In a k3s
cluster (with multiple control-plane nodes) and with Rancher Longhorn installed, I am observing the following warning for pods that have a pvc with the default longhorn
storage class (output of kubectl get events
, wrapped for better readability):
LAST SEEN TYPE REASON OBJECT
113s Warning FailedMount pod/grafana-6756f6587b-rv2xj
MESSAGE
MountVolume.SetUp failed for volume "pvc-7b6d12e3-132d-4af1-99c0-920ac5af0687" :
rpc error:
code = Aborted
desc = no Pending workload pods for volume pvc-7b6d12e3-132d-4af1-99c0-920ac5af0687
to be mounted: map[Running:[grafana-6756f6587b-rv2xj]]

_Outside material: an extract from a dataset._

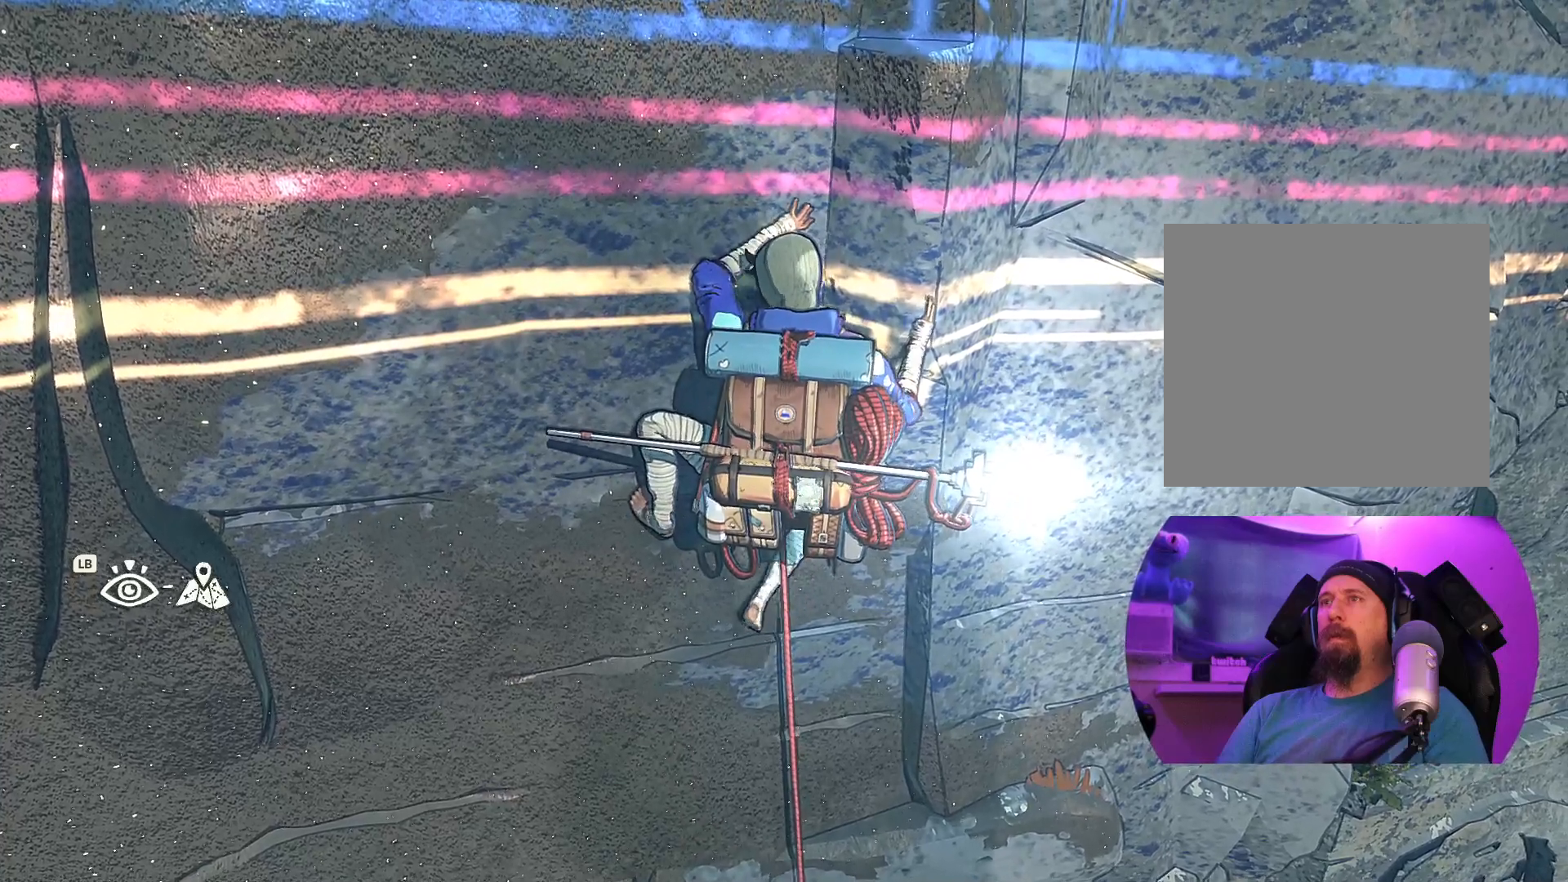
{"buttons": [], "left_stick": "up", "right_stick": "center", "events": []}
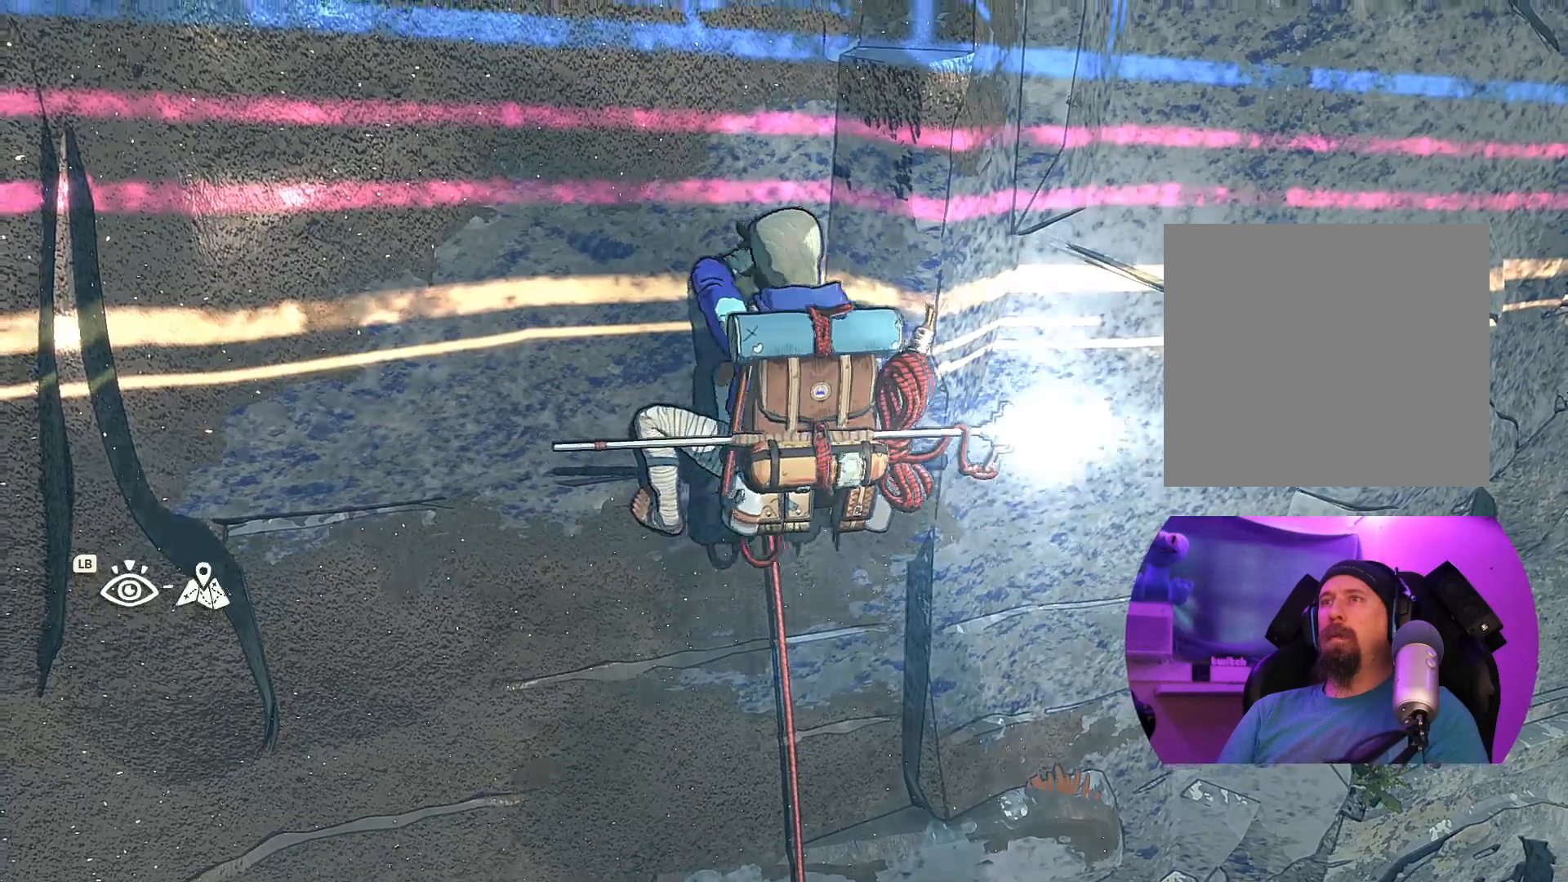
{"buttons": [], "left_stick": "down", "right_stick": "center", "events": [[183, "left_stick", "center"], [367, "left_stick", "down"]]}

What does this recurring warning mean and what action is required to fix it?
At least from what I can see in the pod's container, the volume has been mounted. I already tried restarting the pod and also recreating the pod, but the warning still persists. Also the longhorn dashboard does not show any problems.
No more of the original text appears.